[[ Dataset records open ]]

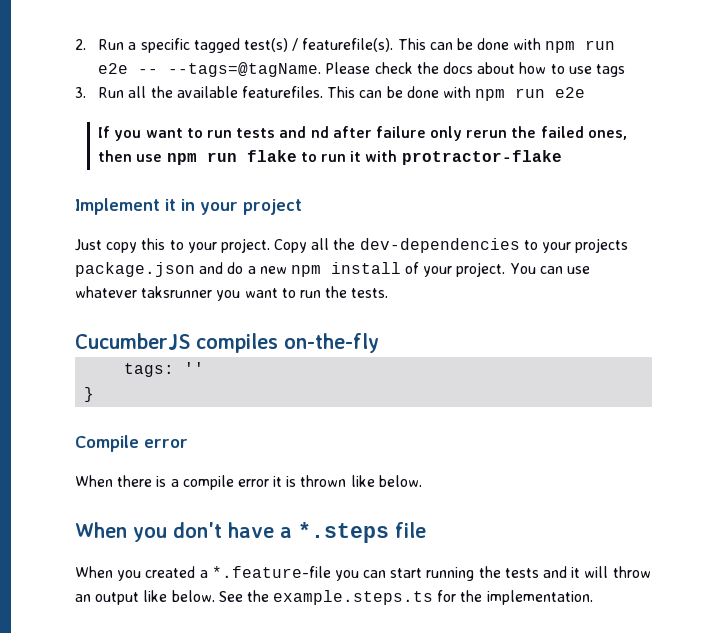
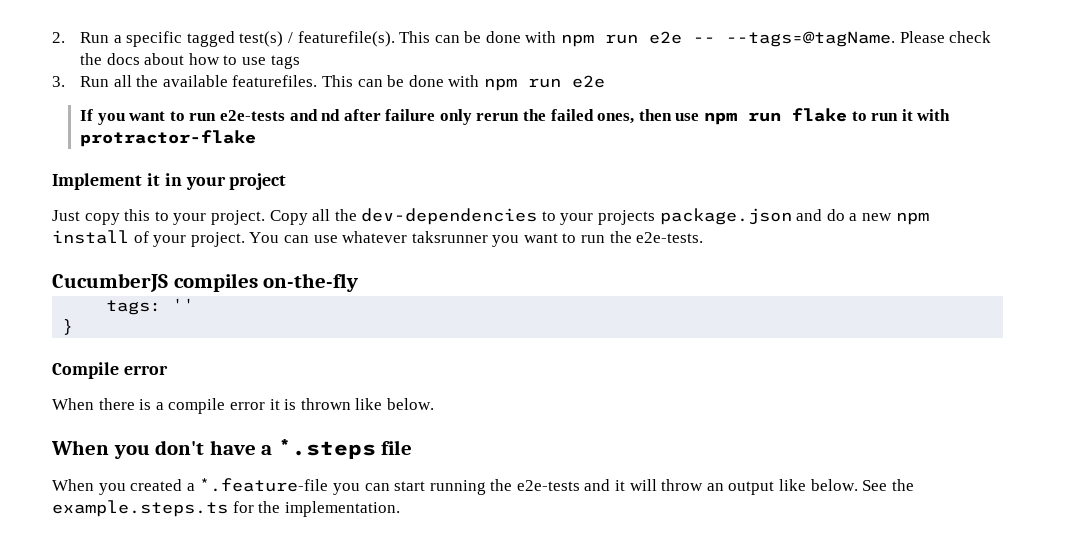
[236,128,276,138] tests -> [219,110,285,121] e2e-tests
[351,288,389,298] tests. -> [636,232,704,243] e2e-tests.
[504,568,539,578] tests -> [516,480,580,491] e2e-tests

[[ Dataset records closed ]]
[[ Dataset records open ]]

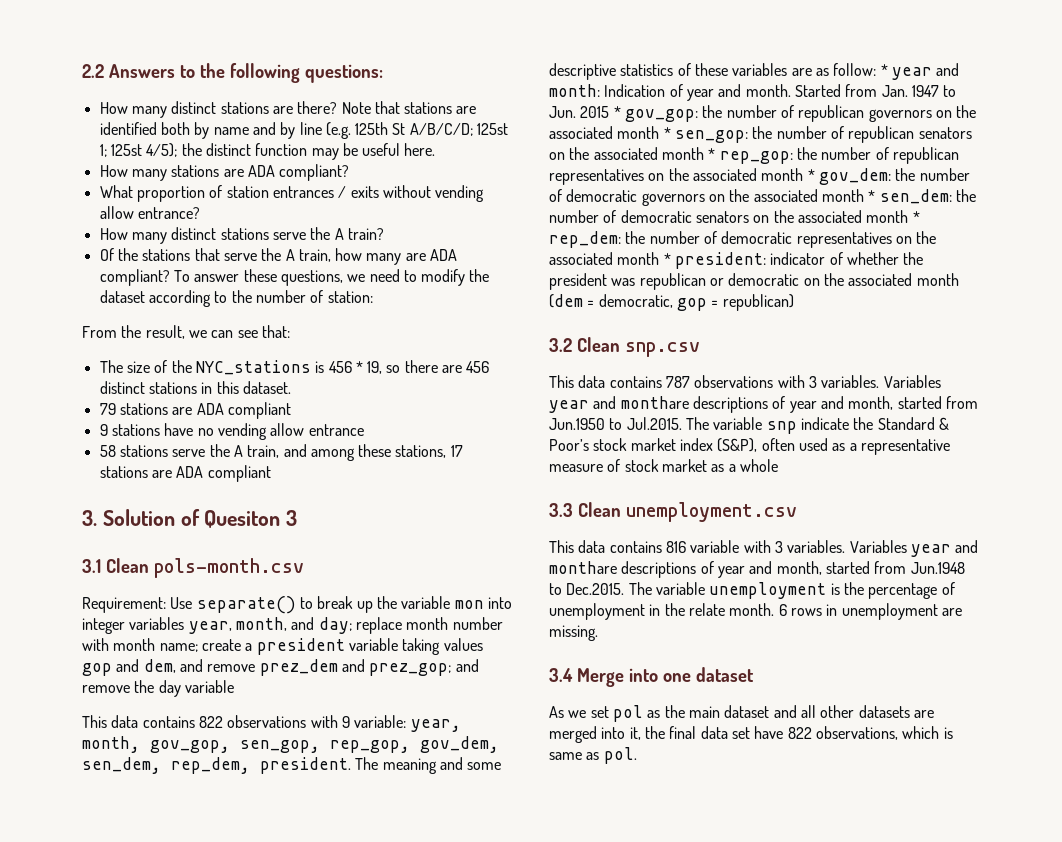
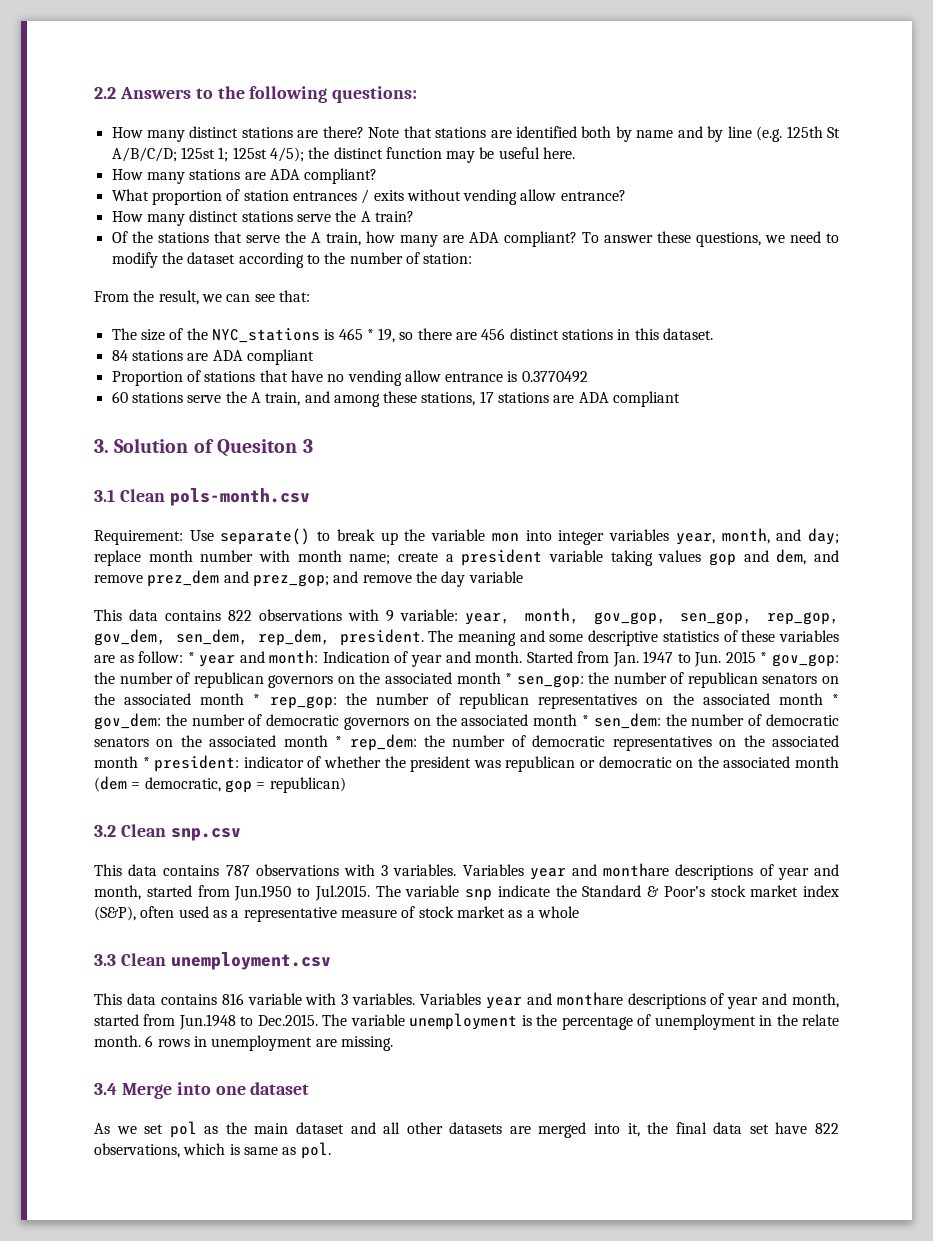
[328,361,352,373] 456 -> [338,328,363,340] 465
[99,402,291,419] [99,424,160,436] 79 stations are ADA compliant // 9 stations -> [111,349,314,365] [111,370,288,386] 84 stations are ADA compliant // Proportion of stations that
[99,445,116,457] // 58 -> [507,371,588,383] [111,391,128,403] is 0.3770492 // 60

[[ Dataset records closed ]]

Problem details =
Reproduce, word for word and in full, only the lines above that start at the line with "[351,288,389,298] tests. ->" and run through the line with "[504,568,539,578] tests ->", both ends included.

Exercise answer =
[351,288,389,298] tests. -> [636,232,704,243] e2e-tests.
[504,568,539,578] tests -> [516,480,580,491] e2e-tests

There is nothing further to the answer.